Selon les premiers éléments de l’enquête, ajoute le communiqué, les membres de cette cellule terroriste ont adhéré à une campagne de recrutement et d’embrigadement pour renforcer leurs rangs. Ils ont acquis plusieurs produits entrant dans la fabrication d’engins explosifs artisanaux, après une opération de souscription interne pour collecter les fonds nécessaires, en prévision de commettre des opérations d’explosion à distance devant cibler des sièges et des personnalités sécuritaires, ainsi que des lieux publics accueillant des citoyens marocains et étrangers.

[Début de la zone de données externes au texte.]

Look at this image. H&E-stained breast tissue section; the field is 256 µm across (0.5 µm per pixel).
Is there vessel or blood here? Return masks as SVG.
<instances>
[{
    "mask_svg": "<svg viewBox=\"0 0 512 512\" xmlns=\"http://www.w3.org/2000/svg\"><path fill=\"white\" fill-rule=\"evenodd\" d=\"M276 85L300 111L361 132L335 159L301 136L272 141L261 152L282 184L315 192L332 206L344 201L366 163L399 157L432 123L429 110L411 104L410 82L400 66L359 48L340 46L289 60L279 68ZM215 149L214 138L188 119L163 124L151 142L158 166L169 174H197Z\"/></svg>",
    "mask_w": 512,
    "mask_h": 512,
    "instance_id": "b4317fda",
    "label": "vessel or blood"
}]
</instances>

Une cellule fortement connectée à Daech

Pour fabriquer les engins et explosifs, la cellule terroriste a misé sur la formation technique d’un de ses membres en tant que technicien spécialisé en électricité et exerçant dans le domaine d’installation des caméras, lequel menait des simulations sur la fabrication d’explosifs en se basant sur les techniques et applications disponibles sur certains sites internet extrémistes, ajoute la même source.

Les premiers éléments de l’enquête ont également révélé que l’émir de cette cellule terroriste avait entrepris plusieurs contacts avec des dirigeants de premier rang de Daech dans la région sahélo-saharienne, afin de garantir les ressources nécessaires au financement de ses projets terroristes et d’assurer l’approvisionnement en armes et autres équipements logistiques nécessaires aux opérations terroristes.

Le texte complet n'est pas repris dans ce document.